Intrusion 2
Die Suche nach dem Three Wolf Moon Shirt unter den Videospielen ist vorbei. Intrusion 2 lässt sich ungefähr zehn Minuten Zeit, ein gewöhnlicher 2D-Shooter mit Metal Slug-Gedenkbonus zu sein. Dann gibt es dem austauschbaren Helden mit wehendem Schal einen gigantischen Reitwolf, um gegen fliegende Roboterdrachen zu kämpfen.
In einem vieldiskutierten Interview hat der 2K Boss Christoph Hartmann vor Kurzem für Fotorealismus argumentiert, um Spiele aus primitiven Schießbuden in Hochkultur zu verwandeln. Intrusion 2 ist Antithese und gleichzeitiger Beweis für die Blödsinnigkeit dieser Argumentation. Fotorealismus bringt Spiele nicht voran — Roboter und Laserwölfe schon.
Der Intrusion-Macher Aleksey Abramenko schert sich nämlich einen Dreck um Emotionen und Hochkultur. Oder falls er das tut, verbirgt er es unter einer gewaltigen Schicht pubertärer Actionfilm-Fantasien. Intrusion 2 ist nicht nur ein Spiel, das kein Problem mit Reitwölfen hat, es enthält unter anderem: Eine Schlittenfahrt mit Kampf gegen Snowboard-Ninjas, einen Cyborg, der mit einer Diskokugel Höhlen zum Einsturz bringt und Duelle zwischen schwertschwingenden Mechs.
Unterstützt wird das von einer Physik-Engine, die ungefähr genauso viel hilft wie behindert. Weil alle möglichen Objekte im Spiel geschubst, zerschossen und gerollt werden können, ist es möglich, mit einer Lawine gegnerische Außenposten zu vernichten oder mächtigen Robotern Greifarme abzureißen. Gleichzeitig missachtet Intrusion 2 aber auch die erste und wichtigste Regel der Spiel-Physik: Wenn die Welt zerstörbar ist, dann braucht es Werkzeuge, um sie zerstören zu können. Statt von Anfang an Chaos anzurichten, müssen Wachtürme Stück für Stück mit einer langweiligen Pistole zerschossen werden. Erst später kommen Explosivwaffen hinzu, die Gebrauch von der Physik machen.

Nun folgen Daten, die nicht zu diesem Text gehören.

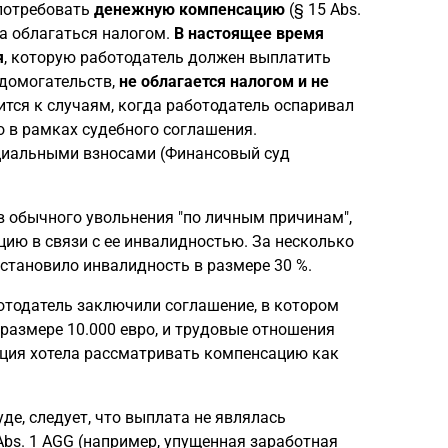
потребовать
денежную компенсацию
(§ 15 Abs.
на облагаться налогом.
В настоящее время
я
, которую работодатель должен выплатить
 домогательств,
не облагается налогом и не
сится к случаям, когда работодатель оспаривал
 в рамках судебного соглашения.
оциальными взносами (Финансовый суд
 обычного увольнения "по личным причинам",
ию в связи с ее инвалидностью. За несколько
становило инвалидность в размере 30 %.
отодатель заключили соглашение, в котором
 размере 10.000 евро, и трудовые отношения
ция хотела рассматривать компенсацию как
де, следует, что выплата не являлась
Abs. 1 AGG (например, упущенная заработная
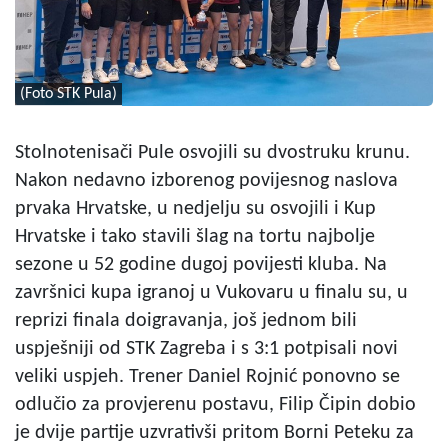
(Foto STK Pula)
Stolnotenisači Pule osvojili su dvostruku krunu.
Nakon nedavno izborenog povijesnog naslova
prvaka Hrvatske, u nedjelju su osvojili i Kup
Hrvatske i tako stavili šlag na tortu najbolje
sezone u 52 godine dugoj povijesti kluba. Na
završnici kupa igranoj u Vukovaru u finalu su, u
reprizi finala doigravanja, još jednom bili
uspješniji od STK Zagreba i s 3:1 potpisali novi
veliki uspjeh. Trener Daniel Rojnić ponovno se
odlučio za provjerenu postavu, Filip Čipin dobio
je dvije partije uzvrativši pritom Borni Peteku za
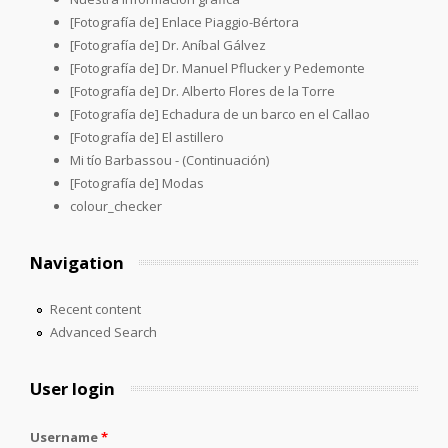
[Fotografía de] Enlace Piaggio-Bértora
[Fotografía de] Dr. Aníbal Gálvez
[Fotografía de] Dr. Manuel Pflucker y Pedemonte
[Fotografía de] Dr. Alberto Flores de la Torre
[Fotografía de] Echadura de un barco en el Callao
[Fotografía de] El astillero
Mi tío Barbassou - (Continuación)
[Fotografía de] Modas
colour_checker
Navigation
Recent content
Advanced Search
User login
Username
*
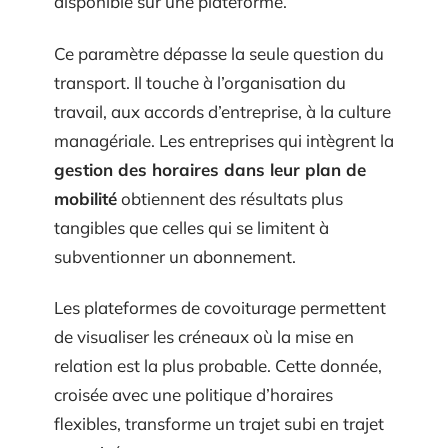
disponible sur une plateforme.
Ce paramètre dépasse la seule question du
transport. Il touche à l’organisation du
travail, aux accords d’entreprise, à la culture
managériale. Les entreprises qui intègrent la
gestion des horaires dans leur plan de
mobilité
obtiennent des résultats plus
tangibles que celles qui se limitent à
subventionner un abonnement.
Les plateformes de covoiturage permettent
de visualiser les créneaux où la mise en
relation est la plus probable. Cette donnée,
croisée avec une politique d’horaires
flexibles, transforme un trajet subi en trajet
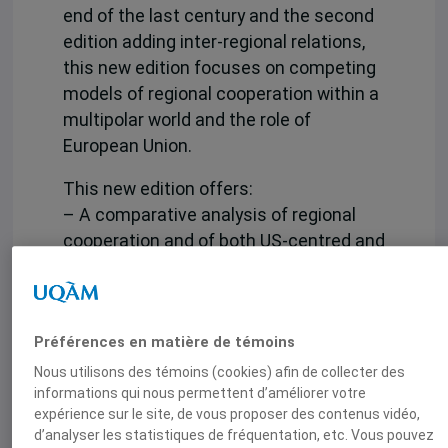
end of the last century and the second
edition adding inter-regional relations,
this new edition focuses on competing
models of regional cooperation within a
multipolar world and the role of
European Union.
This new edition offers:
– A comparative analysis of regional
cooperation and of both US-centred and
EU-centred interregionalism.
– A fresh exploration of key issues of
regionalism versus globalization and
Préférences en matière de témoins
the potential for world economic and
political governance through regional
Nous utilisons des témoins (cookies) afin de collecter des
informations qui nous permettent d’améliorer votre
cooperation, notably in hard times.
expérience sur le site, de vous proposer des contenus vidéo,
– A vigorous response to conventional
d’analyser les statistiques de fréquentation, etc. Vous pouvez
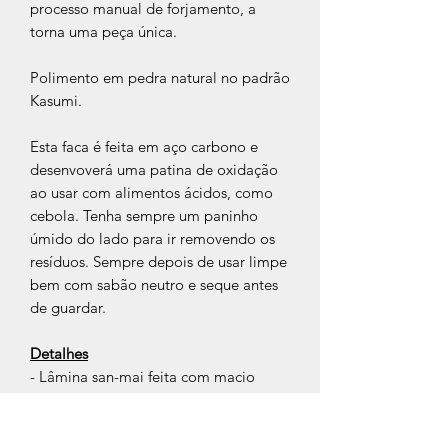
processo manual de forjamento, a
torna uma peça única.
Polimento em pedra natural no padrão
Kasumi.
Esta faca é feita em aço carbono e
desenvoverá uma patina de oxidação
ao usar com alimentos ácidos, como
cebola. Tenha sempre um paninho
úmido do lado para ir removendo os
resíduos. Sempre depois de usar limpe
bem com sabão neutro e seque antes
de guardar.
Detalhes
- Lâmina san-mai feita com macio
nass camadas exteriores. Núcleo em
aço 52100.
- Tratamento térmico de refinamento,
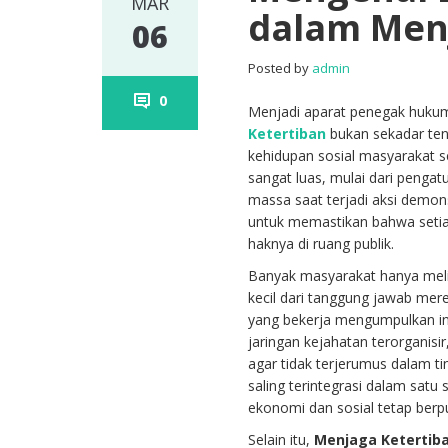
MAR
dalam Menj
06
Posted by
admin
0
Menjadi aparat penegak hukum 
Ketertiban
bukan sekadar ten
kehidupan sosial masyarakat s
sangat luas, mulai dari penga
massa saat terjadi aksi demons
untuk memastikan bahwa setiap
haknya di ruang publik.
Banyak masyarakat hanya melih
kecil dari tanggung jawab me
yang bekerja mengumpulkan in
jaringan kejahatan terorganis
agar tidak terjerumus dalam t
saling terintegrasi dalam sat
ekonomi dan sosial tetap berp
Selain itu,
Menjaga Ketertib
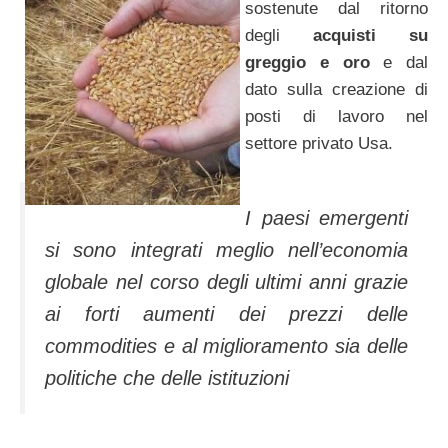
sostenute dal ritorno
degli
acquisti su
greggio e oro
e dal
dato sulla creazione di
posti di lavoro nel
settore privato Usa.
I paesi emergenti
si sono integrati meglio nell’economia
globale nel corso degli ultimi anni grazie
ai forti aumenti dei prezzi delle
commodities e al miglioramento sia delle
politiche che delle istituzioni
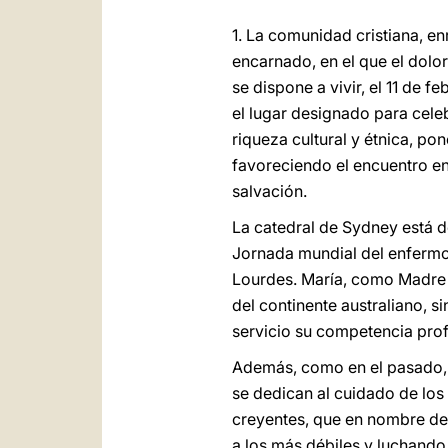
1. La comunidad cristiana, en
encarnado, en el que el dol
se dispone a vivir, el 11 de 
el lugar designado para celeb
riqueza cultural y étnica, po
favoreciendo el encuentro en
salvación.
La catedral de Sydney está d
Jornada mundial del enfermo,
Lourdes. María, como Madre a
del continente australiano, 
servicio su competencia prof
Además, como en el pasado, 
se dedican al cuidado de los 
creyentes, que en nombre de 
a los más débiles y luchando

Trotzdem ist Intrusion 2 das seltene Beispiel für ein Spiel, das versteht, was es gut macht. Es versucht gar nicht erst, eine Geschichte zu erzählen oder überhaupt besonders viel Sinn zu machen. Es handelt davon, auf einem Wolf reitend, Roboter in Stücke zu zerfetzen und Abramenko möchte, dass es jeder Spieler versteht. Das geht so weit, dass die beeindruckenden Bosskämpfe gegen Cyborgs und Riesenroboter clever in Zwischenstufen unterteilt werden.
Wer etwa im Kampf gegen einen futuristischen Truppentransporter zwar ein Triebwerk zerschießt, danach aber von den Mech-Fäusten des Gefährts zerquetscht wird, muss nicht das ganze Spiel neu beginnen, sondern kann direkt an einem Zwischenspeicherpunkt weitermachen. Wo sich Contra oder Metal Slug verschlossen geben, zeigt Intrusion 2 auch Versagern das gesamte Spiel. Wer allerdings auf Highscores Wert legt, kann dennoch den Versuch unternehmen, sich möglichst unbeschadet durch die Bossgegner zu schießen.
Damit hat sich Intrusion 2 wie eine ausfahrbare Lasermechklaue in eine Portion meiner Vorstellung gebohrt, die ich seit der Prä-Pubertät verloren geglaubt habe: Wölfe! Laser! Mechs! Snowboard-Ninjas! Das ist es, was ich mir unter Videospielen immer vorgestellt habe, bevor ich mit der Realität konfrontiert wurde — und dafür liebe ich Intrusion 2.